Among a cross-section of the community the conversation was about the arrested men.
And tempers were strained.
'There's just no unity among Muslims,' yelled one old man.
'We should have people here from everywhere, ready to free those boys. But if we can't
even mobilise ourselves, how can we expect others to follow us?' 'It's too late for that,
uncle,' muttered a teenager.
Rashad Yaqoob, solicitor and spokesman for the five
arrested Britons, admitted his confusion at their ordeal. 'If those boys are terrorists,
then the Yemeni authorities should show us proof,' he argued. 'They haven't done that
yet.' A huddle of twenty-somethings animatedly debated the week's proceedings. Few of them
personally knew the men - Mohsin Ghalain, Shahid Butt, Malik Harhra, Samad Ahmed and
Ghulam Hussein - but said two of them were known locally for their charity work.
Hours later Monica Davis, the wife of Hussein, comes to
the door of the house where she is staying. She says her husband left for Yemen on a
holiday. 'I was meant to join him afterwards; I've got an exam to resit. But then his
phone calls just stopped.
'My husband is quite a shy person,' she says. 'Since he
turned back to religion, we have spent a lot of time just studying the Koran. That's
actually why we were going to Yemen - the locals there speak the closest thing to
classical Arabic you can get. It's like if you're at college and you do French, you're
lecturers will always recommend time in France.' Earlier in the evening, one of the
priests spoke of the two students arrested in Yemen. Samad Ahmed, 21, was studying for an
accountancy degree at Kingston University in Surrey, while Malik Nassar Harhra, 26, was
studying computing science at the University of Westminster in London.

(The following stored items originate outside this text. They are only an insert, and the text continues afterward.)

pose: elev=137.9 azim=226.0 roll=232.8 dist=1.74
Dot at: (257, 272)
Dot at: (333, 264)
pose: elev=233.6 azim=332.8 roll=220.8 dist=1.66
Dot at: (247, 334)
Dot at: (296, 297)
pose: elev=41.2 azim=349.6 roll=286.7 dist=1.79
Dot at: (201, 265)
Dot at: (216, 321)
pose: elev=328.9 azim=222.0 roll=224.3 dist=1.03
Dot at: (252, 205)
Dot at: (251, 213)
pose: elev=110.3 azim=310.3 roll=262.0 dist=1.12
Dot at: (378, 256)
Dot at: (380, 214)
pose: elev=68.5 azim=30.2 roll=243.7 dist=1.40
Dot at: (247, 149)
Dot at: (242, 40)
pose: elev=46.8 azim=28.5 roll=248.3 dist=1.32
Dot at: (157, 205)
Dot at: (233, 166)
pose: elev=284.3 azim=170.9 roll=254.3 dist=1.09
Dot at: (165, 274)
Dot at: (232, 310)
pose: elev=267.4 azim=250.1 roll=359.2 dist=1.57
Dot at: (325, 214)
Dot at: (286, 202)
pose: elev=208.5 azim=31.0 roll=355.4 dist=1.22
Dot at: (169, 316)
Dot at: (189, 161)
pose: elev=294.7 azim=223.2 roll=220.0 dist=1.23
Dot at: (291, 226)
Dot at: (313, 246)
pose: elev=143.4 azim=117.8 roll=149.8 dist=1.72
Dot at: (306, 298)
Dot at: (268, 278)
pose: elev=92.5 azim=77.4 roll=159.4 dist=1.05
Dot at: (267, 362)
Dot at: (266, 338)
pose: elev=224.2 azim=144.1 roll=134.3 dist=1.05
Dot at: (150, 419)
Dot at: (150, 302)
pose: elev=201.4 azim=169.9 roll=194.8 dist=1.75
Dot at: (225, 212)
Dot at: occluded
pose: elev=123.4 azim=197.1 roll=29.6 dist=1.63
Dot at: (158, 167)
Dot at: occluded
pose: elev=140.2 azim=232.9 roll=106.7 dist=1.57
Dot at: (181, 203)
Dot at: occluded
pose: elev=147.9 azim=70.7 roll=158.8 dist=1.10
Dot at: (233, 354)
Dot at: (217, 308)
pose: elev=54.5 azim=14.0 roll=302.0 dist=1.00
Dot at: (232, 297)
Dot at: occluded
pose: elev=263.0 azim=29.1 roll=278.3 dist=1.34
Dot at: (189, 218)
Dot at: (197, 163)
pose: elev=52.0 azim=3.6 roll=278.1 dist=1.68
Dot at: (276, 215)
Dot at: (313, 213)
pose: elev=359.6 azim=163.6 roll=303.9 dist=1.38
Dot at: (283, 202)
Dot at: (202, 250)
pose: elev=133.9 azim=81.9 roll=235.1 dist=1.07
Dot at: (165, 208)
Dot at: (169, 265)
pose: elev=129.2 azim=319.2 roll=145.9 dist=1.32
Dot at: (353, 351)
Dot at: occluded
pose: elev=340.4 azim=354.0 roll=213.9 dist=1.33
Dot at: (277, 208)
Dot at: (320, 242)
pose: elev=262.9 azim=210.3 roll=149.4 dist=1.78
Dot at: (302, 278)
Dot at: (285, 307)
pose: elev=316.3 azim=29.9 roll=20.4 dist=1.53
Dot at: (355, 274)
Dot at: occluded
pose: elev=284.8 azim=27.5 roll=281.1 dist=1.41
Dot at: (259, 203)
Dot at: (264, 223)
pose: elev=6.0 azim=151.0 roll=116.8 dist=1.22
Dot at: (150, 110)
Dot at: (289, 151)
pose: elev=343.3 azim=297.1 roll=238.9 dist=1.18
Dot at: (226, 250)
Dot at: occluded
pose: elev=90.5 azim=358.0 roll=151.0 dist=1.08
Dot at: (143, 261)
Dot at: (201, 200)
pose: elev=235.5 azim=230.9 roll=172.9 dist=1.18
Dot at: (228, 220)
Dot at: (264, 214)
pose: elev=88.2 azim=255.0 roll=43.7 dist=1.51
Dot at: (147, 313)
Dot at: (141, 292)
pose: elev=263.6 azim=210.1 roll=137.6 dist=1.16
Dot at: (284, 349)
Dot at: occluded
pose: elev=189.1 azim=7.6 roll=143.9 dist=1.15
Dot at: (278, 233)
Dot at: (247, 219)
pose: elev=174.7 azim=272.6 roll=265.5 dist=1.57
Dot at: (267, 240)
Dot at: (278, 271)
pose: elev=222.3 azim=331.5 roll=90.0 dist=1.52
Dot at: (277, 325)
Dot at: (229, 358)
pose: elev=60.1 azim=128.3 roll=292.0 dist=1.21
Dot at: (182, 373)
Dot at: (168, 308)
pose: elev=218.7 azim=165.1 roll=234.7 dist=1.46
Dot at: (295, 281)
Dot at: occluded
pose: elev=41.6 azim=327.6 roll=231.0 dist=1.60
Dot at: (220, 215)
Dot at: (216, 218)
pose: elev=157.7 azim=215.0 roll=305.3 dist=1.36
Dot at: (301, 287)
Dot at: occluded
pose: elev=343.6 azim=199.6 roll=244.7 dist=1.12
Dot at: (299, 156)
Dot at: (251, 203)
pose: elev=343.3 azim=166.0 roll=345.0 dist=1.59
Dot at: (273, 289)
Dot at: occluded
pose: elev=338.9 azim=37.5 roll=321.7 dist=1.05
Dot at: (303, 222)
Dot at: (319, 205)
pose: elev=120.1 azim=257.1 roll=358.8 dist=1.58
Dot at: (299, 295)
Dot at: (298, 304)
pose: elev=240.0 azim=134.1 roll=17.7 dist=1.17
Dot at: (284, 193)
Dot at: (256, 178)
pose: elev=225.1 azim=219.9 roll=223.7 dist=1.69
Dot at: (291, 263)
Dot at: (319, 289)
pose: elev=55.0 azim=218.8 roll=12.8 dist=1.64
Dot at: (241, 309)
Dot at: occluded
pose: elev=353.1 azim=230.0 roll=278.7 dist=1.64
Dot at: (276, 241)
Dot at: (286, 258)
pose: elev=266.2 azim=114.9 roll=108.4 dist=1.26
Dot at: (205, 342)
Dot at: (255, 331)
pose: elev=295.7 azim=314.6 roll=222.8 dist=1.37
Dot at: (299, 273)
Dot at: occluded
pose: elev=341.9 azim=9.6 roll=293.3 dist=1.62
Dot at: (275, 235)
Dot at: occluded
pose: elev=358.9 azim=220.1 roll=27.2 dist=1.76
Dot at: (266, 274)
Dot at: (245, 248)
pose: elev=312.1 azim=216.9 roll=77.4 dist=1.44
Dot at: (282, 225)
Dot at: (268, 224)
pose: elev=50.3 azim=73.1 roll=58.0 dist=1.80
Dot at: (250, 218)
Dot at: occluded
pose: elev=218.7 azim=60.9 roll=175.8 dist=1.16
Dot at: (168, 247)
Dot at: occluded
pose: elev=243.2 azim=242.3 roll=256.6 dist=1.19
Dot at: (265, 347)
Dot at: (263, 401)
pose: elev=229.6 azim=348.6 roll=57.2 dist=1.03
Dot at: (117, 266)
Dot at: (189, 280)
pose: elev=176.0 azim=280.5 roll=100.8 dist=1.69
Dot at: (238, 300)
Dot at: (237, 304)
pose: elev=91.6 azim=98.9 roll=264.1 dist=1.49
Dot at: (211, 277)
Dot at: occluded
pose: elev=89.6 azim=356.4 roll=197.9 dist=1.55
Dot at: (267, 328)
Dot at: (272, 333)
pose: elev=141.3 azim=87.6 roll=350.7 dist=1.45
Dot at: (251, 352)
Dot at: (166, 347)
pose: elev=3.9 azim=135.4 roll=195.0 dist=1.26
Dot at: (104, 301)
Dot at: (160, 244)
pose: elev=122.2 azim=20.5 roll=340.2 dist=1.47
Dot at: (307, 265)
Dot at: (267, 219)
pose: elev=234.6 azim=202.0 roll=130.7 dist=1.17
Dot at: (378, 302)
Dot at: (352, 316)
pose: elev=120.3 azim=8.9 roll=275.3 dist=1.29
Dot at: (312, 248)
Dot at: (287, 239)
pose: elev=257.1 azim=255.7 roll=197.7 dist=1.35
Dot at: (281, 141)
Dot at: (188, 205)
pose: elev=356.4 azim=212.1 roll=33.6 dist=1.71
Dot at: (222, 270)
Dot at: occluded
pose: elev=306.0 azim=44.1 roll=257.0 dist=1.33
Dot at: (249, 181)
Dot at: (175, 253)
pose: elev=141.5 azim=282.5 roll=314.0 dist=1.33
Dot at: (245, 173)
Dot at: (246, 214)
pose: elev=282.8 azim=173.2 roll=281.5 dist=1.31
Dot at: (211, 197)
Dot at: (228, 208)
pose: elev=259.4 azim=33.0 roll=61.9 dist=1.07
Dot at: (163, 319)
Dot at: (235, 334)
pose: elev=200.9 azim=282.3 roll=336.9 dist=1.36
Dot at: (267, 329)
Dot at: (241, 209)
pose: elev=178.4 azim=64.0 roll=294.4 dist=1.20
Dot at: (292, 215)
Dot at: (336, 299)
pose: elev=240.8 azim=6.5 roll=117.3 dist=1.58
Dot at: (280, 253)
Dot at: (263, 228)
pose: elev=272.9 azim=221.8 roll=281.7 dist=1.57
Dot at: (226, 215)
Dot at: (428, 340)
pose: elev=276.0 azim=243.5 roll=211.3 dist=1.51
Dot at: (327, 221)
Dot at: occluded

'They're religious kids,' he said, 'from good families.
People are saying that they went there to be naughty, to cause trouble. But then, those
people don't understand Islam and those that study it.'
BETWEEN THE arrests of the Birmingham men and the
kidnapping of the tourists, a rather different event occurred at Finsbury Park mosque in
north London. From December 24 to 26 the SOS was holding its fourth Islamic Camp, with
activities including religious studies, martial arts and 'military training for brothers'.
A picture of a hand grenade appeared on the publicity material.
The SOS claims to have supported both mujahideen and
refugees, and Afghanistan, Bosnia and Kashmir, 'as well as the frontline soldiers'. It
aims 'to remove the oppression created by man-made laws, so that the whole of mankind can
enjoy the freedom, purity and justice of living under Allah's laws - the Shariah', says
the group's literature.
At the centre of the SOS is Abu Hamza, who has publicly
supported the bombings of the US embassies. Last October, on behalf of the kidnap group,
known as the Jihad Group or the Islamic Army of Aden-Abyan, the SOS issued a communique
warning foreigners to leave the area. He told The Observer he believed the kidnappings
were justified because due warning had been given.